BOSTON -- Financial advisors are going play a bigger role in how the annuity industry gets it products to customers, according to industry officials presenting at the Insured Retirement Institute's 2011 annual conference. But consumers will be leading the charge.
“Engagement with financial advisors will be the vital piece to the overall puzzle on how we meet the historic demand for these products,” Lynne Ford, the chief executive officer of ING Individual Retirement said during a Monday morning session. Ford was also appointed the new chair of the IRI during the meeting in Boston.
But before counting on more growth from that segment, insurers need to devise compensation and practice management plans that appeal to broader swaths of advisory professionals.
When it comes to the investment asset management portion of variable annuity products, financial advisors do not want to feel like they are not doing their jobs, Gary Bhojwani, president and chief executive officer of Allianz Life Insurance Co. of North America said during the keynote session. Most financial advisors who sell variable annuities do so off of commission-based business models. The industry will have to figure out compensation structures that appeal to fee-based advisors, Bhojwani added.
As for the public, it might help the industry to try changing some of the language around the products, as allowed by regulators. Equating variable annuities to pensions, for instance, might go over better with the public than the term ‘variable annuities’.
The good news, say industry professionals, is that advisors seem to have incentive from actual investors to explore annuities.
Very few consumers say they believe variable annuities are too expensive or complex, according to findings from a recent study conducted by Cogent Research and the IRI. Further, of the half of investors who have not thought about variable annuities have not had it presented to them, said Cathy Weatherford, president and chief executive officer of the Insured Retirement Institute.

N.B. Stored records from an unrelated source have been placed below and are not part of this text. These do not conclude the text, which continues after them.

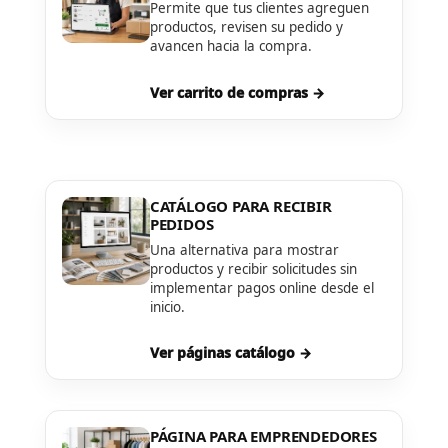
Permite que tus clientes agreguen
productos, revisen su pedido y
avancen hacia la compra.
Ver carrito de compras →
CATÁLOGO PARA RECIBIR
PEDIDOS
Una alternativa para mostrar
productos y recibir solicitudes sin
implementar pagos online desde el
inicio.
Ver páginas catálogo →
PÁGINA PARA EMPRENDEDORES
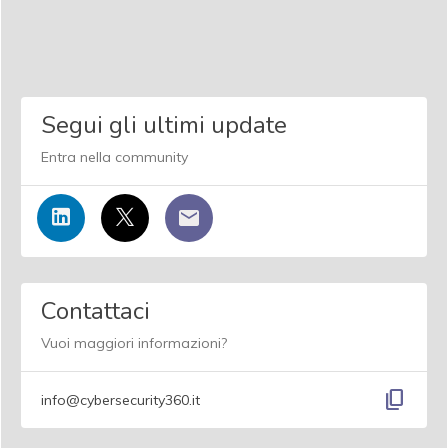
Segui gli ultimi update
Entra nella community
Contattaci
Vuoi maggiori informazioni?
content_copy
info@cybersecurity360.it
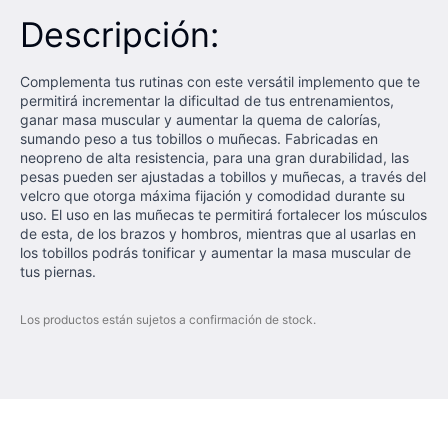
Descripción:
Complementa tus rutinas con este versátil implemento que te
permitirá incrementar la dificultad de tus entrenamientos,
ganar masa muscular y aumentar la quema de calorías,
sumando peso a tus tobillos o muñecas. Fabricadas en
neopreno de alta resistencia, para una gran durabilidad, las
pesas pueden ser ajustadas a tobillos y muñecas, a través del
velcro que otorga máxima fijación y comodidad durante su
uso. El uso en las muñecas te permitirá fortalecer los músculos
de esta, de los brazos y hombros, mientras que al usarlas en
los tobillos podrás tonificar y aumentar la masa muscular de
tus piernas.
Los productos están sujetos a confirmación de stock.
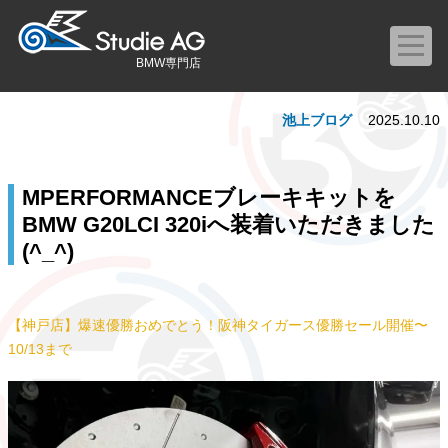
BMW専門店
池上ブログ
2025.10.10
MPERFORMANCEブレーキキットを
BMW G20LCI 320iへ装着いただきました
(^_^)
【神戸店】爆速優勝おめでとう！阪神タイガース優勝セール開催〜
10/13まで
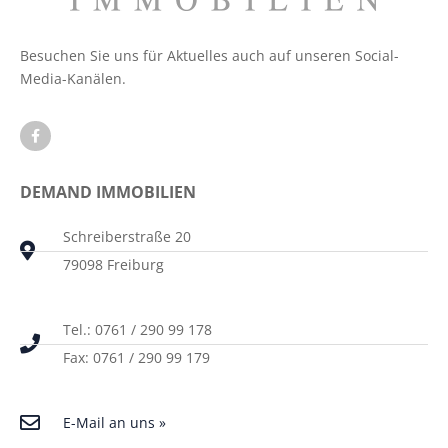
Besuchen Sie uns für Aktuelles auch auf unseren Social-
Media-Kanälen.
DEMAND IMMOBILIEN
Schreiberstraße 20
79098 Freiburg
Tel.: 0761 / 290 99 178
Fax: 0761 / 290 99 179
E-Mail an uns »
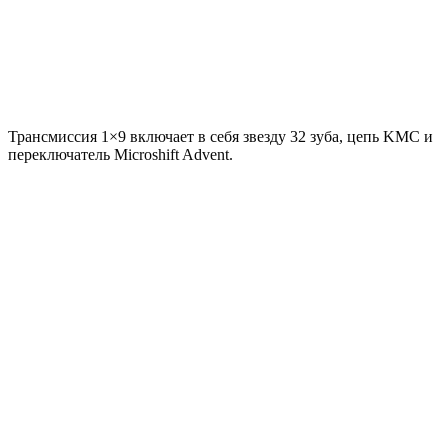
Трансмиссия 1×9 включает в себя звезду 32 зуба, цепь KMC и
переключатель Microshift Advent.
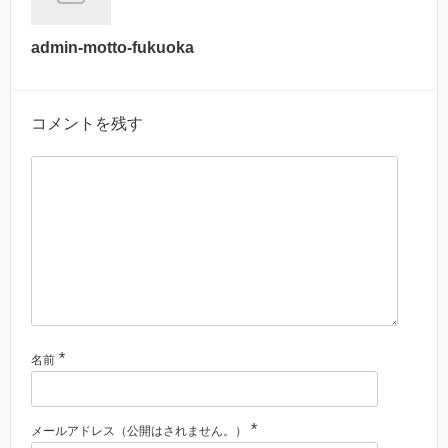
admin-motto-fukuoka
コメントを残す
*
名前
*
メールアドレス（公開はされません。）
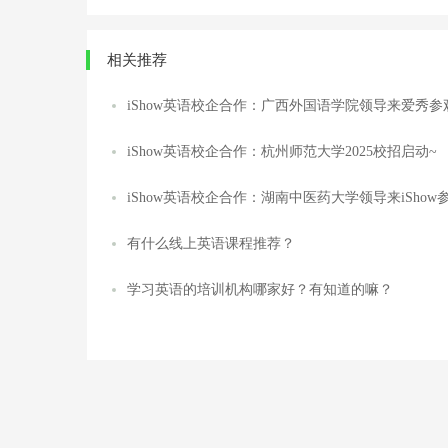
相关推荐
iShow英语校企合作：广西外国语学院领导来爱秀参
iShow英语校企合作：杭州师范大学2025校招启动~
iShow英语校企合作：湖南中医药大学领导来iShow
有什么线上英语课程推荐？
学习英语的培训机构哪家好？有知道的嘛？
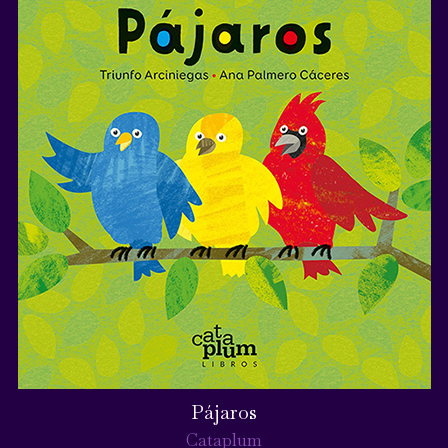
Pájaros
Cataplum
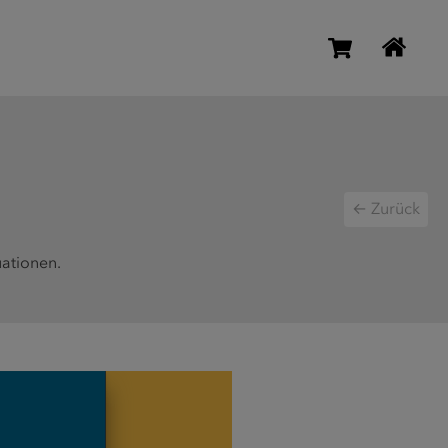
← Zurück
uationen.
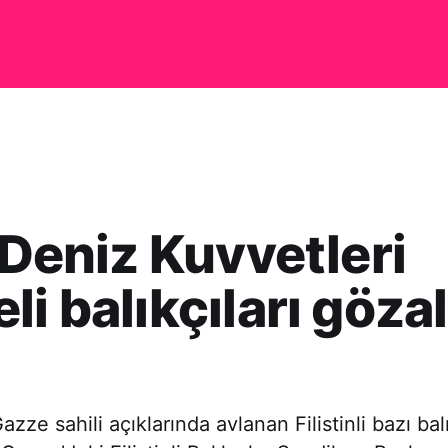
l Deniz Kuvvetleri
li balıkçıları göza
Gazze sahili açıklarında avlanan Filistinli bazı balı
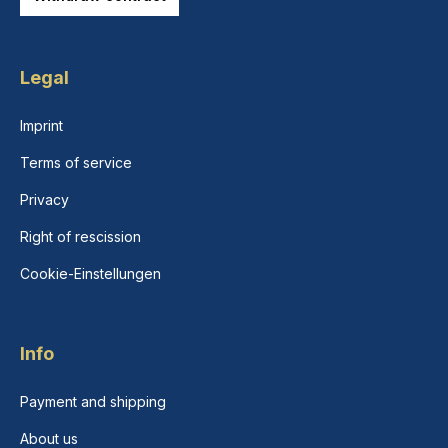
Legal
Imprint
Terms of service
Privacy
Right of rescission
Cookie-Einstellungen
Info
Payment and shipping
About us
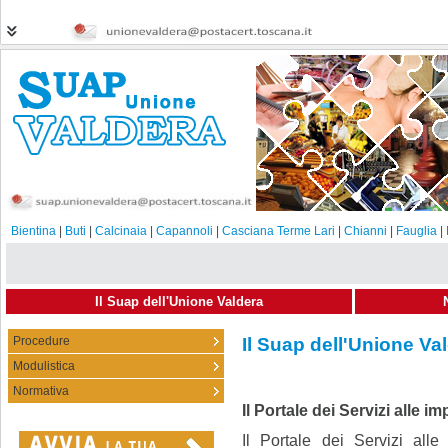
Bientina
|
Buti
|
Calcinaia
|
Capannoli
|
Casciana Terme Lari
|
Chianni
|
Fauglia
|
Il Suap dell'Unione Valdera
Procedure
Il Suap dell'Unione Va
Modulistica
Normativa
Il Portale dei Servizi alle im
Il Portale dei Servizi all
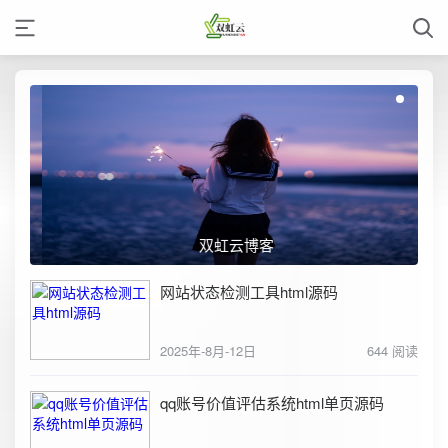
双虹云博客
网站状态检测工具html源码
2025年-8月-12日
644 阅读
qq账号价值评估系统html单页源码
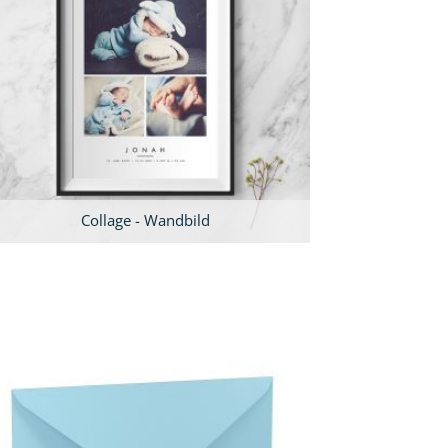
Collage - Wandbild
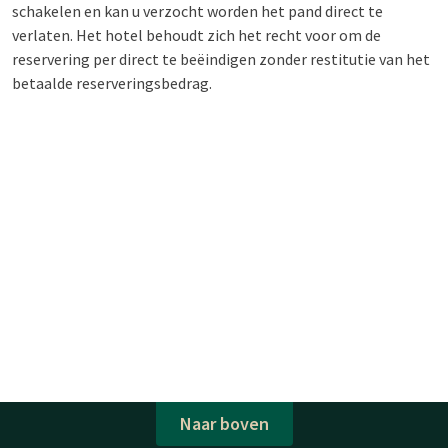
schakelen en kan u verzocht worden het pand direct te
verlaten. Het hotel behoudt zich het recht voor om de
reservering per direct te beëindigen zonder restitutie van het
betaalde reserveringsbedrag.
Naar boven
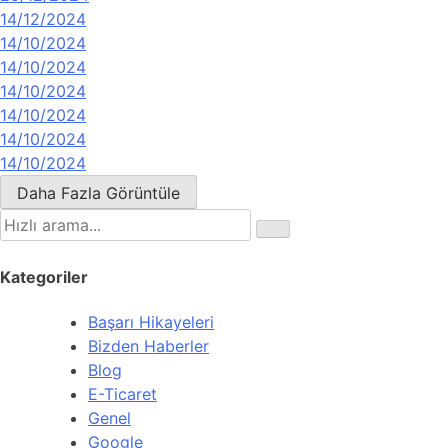
14/12/2024
14/10/2024
14/10/2024
14/10/2024
14/10/2024
14/10/2024
14/10/2024
Daha Fazla Görüntüle
Kategoriler
Başarı Hikayeleri
Bizden Haberler
Blog
E-Ticaret
Genel
Google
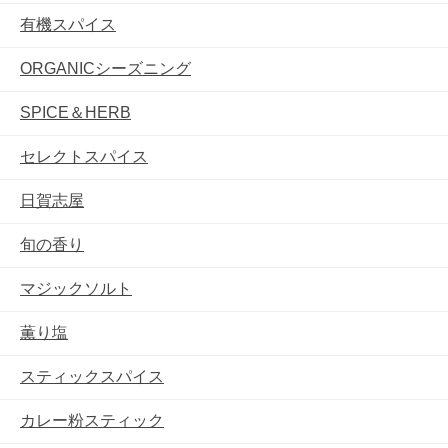
有機スパイス
ORGANICシーズニング
SPICE＆HERB
セレクトスパイス
日賀志屋
旬の香り
マジックソルト
薫り塩
スティックスパイス
カレー粉スティック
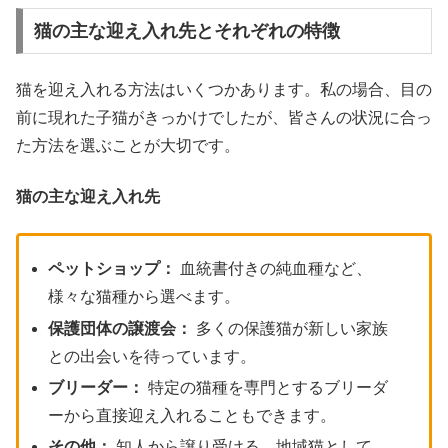
猫の主な迎え入れ先とそれぞれの特徴
猫を迎え入れる方法はいくつかあります。私の場合、目の
前に現れた子猫がきっかけでしたが、皆さんの状況に合っ
た方法を選ぶことが大切です。
猫の主な迎え入れ先
ペットショップ：
血統書付きの純血種など、
様々な猫種から選べます。
保護団体の譲渡会：
多くの保護猫が新しい家族
との出会いを待っています。
ブリーダー：
特定の猫種を専門とするブリーダ
ーから直接迎え入れることもできます。
その他：
知人から譲り受ける、地域猫として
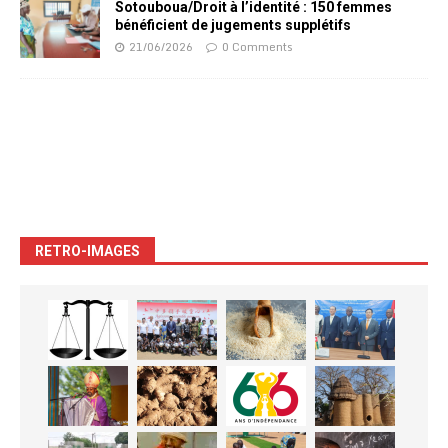
Sotouboua/Droit à l’identité : 150 femmes
bénéficient de jugements supplétifs
21/06/2026
0 Comments
RETRO-IMAGES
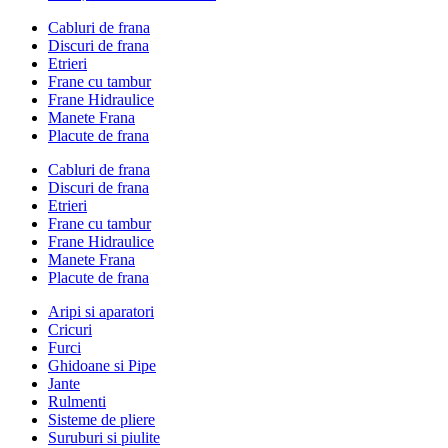
Cabluri de frana
Discuri de frana
Etrieri
Frane cu tambur
Frane Hidraulice
Manete Frana
Placute de frana
Cabluri de frana
Discuri de frana
Etrieri
Frane cu tambur
Frane Hidraulice
Manete Frana
Placute de frana
Aripi si aparatori
Cricuri
Furci
Ghidoane si Pipe
Jante
Rulmenti
Sisteme de pliere
Suruburi si piulite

The stakes are high and growing, both for the annuity industry and for American investors, according to Bruce Ferris, executive vice president of sales and distribution for Prudential Financial. For the last nine years, from the second quarter of 2002 to the second quarter of 2011, variable annuity sales closely shadowed the direction of the S&P 500, according to Ferris.
“That is an unacceptable outcome for our future growth,” Ferris said. “We provide solutions that protect investments on the downside, capture positive market momentum, and helps clients set aside their fears and emotions about the markets and make rational decisions about their future.”
The IRI’s “Boom Time” conference is the organization’s 20th anniversary conference. More than 500 attendees came to Boston for the event, making it the best attended.